### EXTRACT PROVIDED:

Welcome to the 1st edition of the Whitcomb Firm P.C.’s new quarterly e-newsletter. We know life gets hectic so we want to keep in touch and keep you informed of all things legal and what’s happening within our firm.
Although winter can seem long and bitter it’s a perfect time to sit down and get all your affairs in order. Here are a few simple steps to consider for estate planning:
1. Make a will.
In a will, you state who you want to inherit your property and name a guardian to care for your young children (if applicable) should something happen to you and the other parent.
2. Consider a trust.
If you hold your property in a living trust, your survivors won't have to go through probate court, a time-consuming and expensive process.
3. Make health care directives.
Writing out your wishes for health care can protect you if you become unable to make medical decisions for yourself. Health care directives include a health care declaration ("living will") and a power of attorney for health care, which gives someone you choose the power to make decisions if you can't. (In some states, these documents are combined into one, called an advance health care directive.)
4. Make a financial power of attorney.
With a durable power of attorney for finances,you can give a trusted person authority to handle your finances and property if you become incapacitated and unable to handle your own affairs. The person you name to handle your finances is called your agent or attorney-in-fact (but doesn't have to be an attorney).
5. Consider life insurance.
If you have young children or own a house, or you may owe significant debts or estate tax when you die, life insurance may be a good idea.
6. Understand estate taxes.
Most estates -- more than 99.7% -- won't owe federal estate taxes. For deaths in 2013, the federal government will impose estate tax at your death only if your taxable estate is worth more than $5.25 million; in 2014, the individual exemption is $5.34 million. Also, married couples can transfer up to twice the exempt amount tax-free, and all assets left to a spouse (as long as the spouse is a U.S. citizen) or tax-exempt charities are exempt from the tax.
7. Make final arrangements.
Make your wishes known regarding organ and body donation and disposition of your body -- burial or cremation.
8. Protect your business.
If you're the sole owner of a business, you should have a succession plan. If you own a business with others, you should have a buyout agreement.
9. Store your documents.

### THE PROBLEM:
Please state the individual federal estate tax exemption for 2014 given in the estate planning newsletter.

### THE DATA:
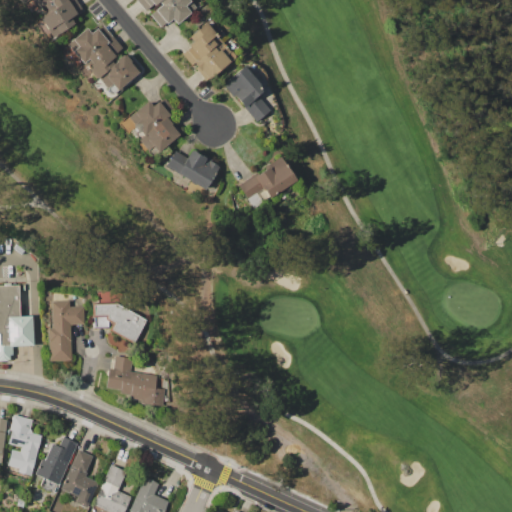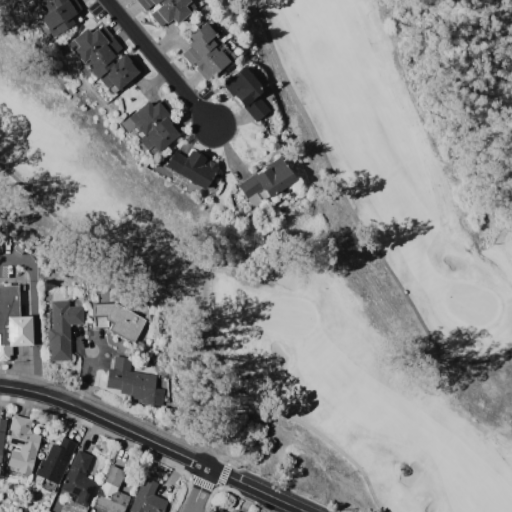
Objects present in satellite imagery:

### RESULT BELOW:
$5.34 million.